A vote to end debate on the Senate energy bill (S. 517) is expected this week, even though major differences remain over issues, such as renewable fuel standards and tax credits. Senator Harry Reid (D-NV), the assistant majority leader, filed a motion for cloture on S. 517 late last week.
If cloture is invoked by the Senate (it takes 60 votes), there will be another thirty hours of floor time for debate on the measure, vote on all pending amendments, and attempt final passage of the bill. Sen. Robert Torricelli (D-NJ) is expected to offer an amendment to the energy bill to reinstate the expired tax on the chemical and oil industries to pay for Superfund cleanups.

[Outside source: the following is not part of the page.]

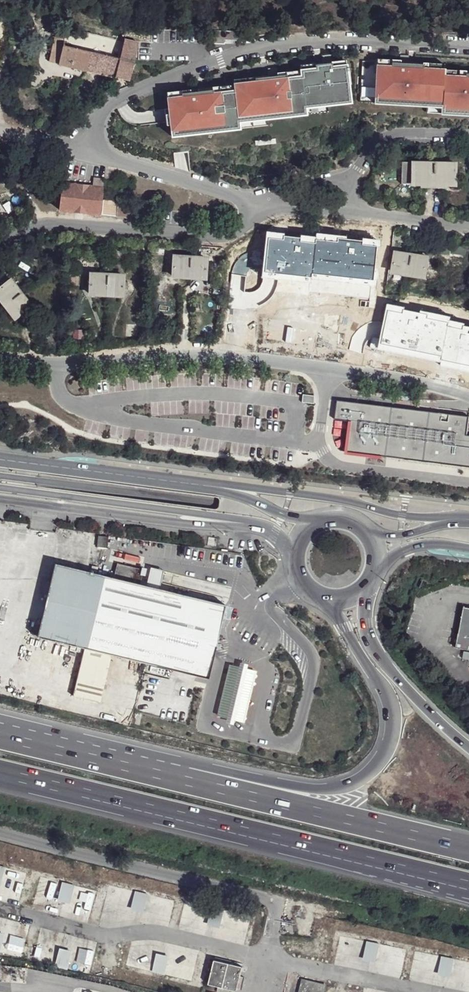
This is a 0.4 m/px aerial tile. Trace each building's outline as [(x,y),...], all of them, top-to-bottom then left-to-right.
[(49,62),(58,63),(62,45),(66,27),(58,25),(49,62)] [(66,27),(62,45),(58,63),(114,76),(118,58),(122,41),(66,27)] [(220,31),(219,41),(236,42),(237,32),(220,31)] [(138,44),(122,41),(118,58),(114,76),(130,79),(138,44)] [(465,77),(465,80),(444,78),(444,72),(423,71),(423,66),(409,65),(410,56),(401,56),(401,64),(400,67),(392,67),(391,71),(377,70),(375,101),(405,104),(405,108),(419,109),(420,105),(442,106),(441,112),(441,114),(463,116),(463,119),(468,120),(468,77),(465,77)] [(400,67),(401,64),(378,63),(377,70),(391,71),(392,67),(400,67)] [(350,104),(348,81),(350,81),(350,77),(348,77),(348,75),(334,76),(333,64),(324,64),(325,73),(317,73),(317,74),(301,76),(302,82),(288,83),(287,80),(279,80),(278,78),(278,72),(269,73),(270,81),(256,82),(256,86),(234,88),(235,94),(214,96),(213,93),(182,95),(182,100),(168,101),(170,133),(194,131),(194,135),(217,133),(216,130),(238,128),(238,126),(238,120),(259,119),(259,123),(282,121),(282,117),(305,116),(305,114),(306,114),(305,112),(320,111),(320,107),(350,104)] [(191,95),(191,92),(167,94),(168,101),(182,100),(182,95),(191,95)] [(401,185),(412,185),(412,166),(401,165),(401,185)] [(412,166),(412,185),(420,185),(445,186),(454,186),(454,177),(454,171),(454,167),(412,166)] [(96,174),(94,187),(103,188),(104,175),(96,174)] [(59,210),(99,216),(103,188),(94,187),(72,184),(63,183),(59,210)] [(103,201),(101,215),(117,217),(119,203),(103,201)] [(147,218),(149,203),(135,201),(135,205),(134,216),(147,218)] [(119,203),(117,217),(133,219),(134,216),(135,205),(119,203)] [(283,240),(269,238),(265,272),(312,277),(312,273),(374,280),(377,246),(362,245),(362,241),(338,239),(338,243),(316,240),(315,244),(300,242),(301,238),(284,237),(283,240)] [(390,274),(425,279),(429,257),(393,252),(390,274)] [(170,277),(203,279),(204,270),(204,265),(204,260),(171,258),(171,263),(170,269),(170,277)] [(86,295),(120,296),(120,287),(121,283),(121,277),(88,276),(87,282),(87,286),(86,295)] [(15,319),(22,314),(26,311),(31,308),(10,282),(5,286),(2,288),(0,290),(0,300),(15,319)] [(386,304),(377,349),(441,361),(440,365),(468,371),(468,327),(464,326),(464,323),(449,320),(449,317),(420,311),(420,313),(404,310),(404,308),(386,304)] [(336,419),(352,421),(348,451),(468,466),(468,435),(466,435),(468,416),(338,400),(336,419)] [(108,537),(99,535),(98,545),(107,547),(108,537)] [(91,570),(56,561),(52,579),(48,593),(38,635),(86,646),(75,695),(100,701),(112,652),(208,675),(226,602),(138,581),(141,567),(117,561),(114,575),(98,571),(100,565),(93,563),(91,570)] [(43,592),(48,593),(52,579),(47,578),(43,592)] [(464,606),(455,647),(468,650),(468,607),(464,606)] [(468,652),(459,650),(457,657),(467,659),(468,652)] [(257,672),(229,665),(217,715),(244,721),(257,672)] [(72,887),(59,883),(57,890),(62,891),(60,897),(64,898),(65,892),(70,894),(72,887)] [(146,897),(133,894),(131,901),(136,902),(134,907),(138,908),(139,903),(144,904),(146,897)] [(222,916),(209,913),(208,919),(212,920),(211,926),(214,927),(216,922),(220,923),(222,916)] [(386,951),(373,948),(371,955),(376,956),(375,961),(378,962),(380,957),(384,958),(386,951)] [(57,956),(55,963),(68,966),(70,959),(65,958),(67,953),(63,952),(62,957),(57,956)] [(155,963),(154,970),(166,973),(168,966),(164,965),(165,960),(162,959),(160,964),(155,963)] [(215,965),(209,989),(222,991),(238,991),(243,972),(215,965)] [(461,969),(448,966),(446,973),(451,974),(449,979),(453,980),(454,975),(459,976),(461,969)] [(304,983),(301,991),(322,991),(323,987),(304,983)]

The amendment would reauthorize for five years a 9.7-cent per barrel tax on petroleum, a tax on 42 chemicals, and a corporate environmental income tax of 0.12 percent on companies earning more than $2 million per year in profits. The Superfund tax, which expired in 1995, is used by the Environmental Protection Agency to pay for cleanups at abandoned hazardous waste sites for which no responsible party is named. The trust fund has been dwindling since 1995 and is expected to be depleted by the end of fiscal year 2003.
ILMA has been monitoring the Superfund tax issue because base oil suppliers historically passed through the Superfund tax as a separate line item on their invoices to independent lubricant manufacturers.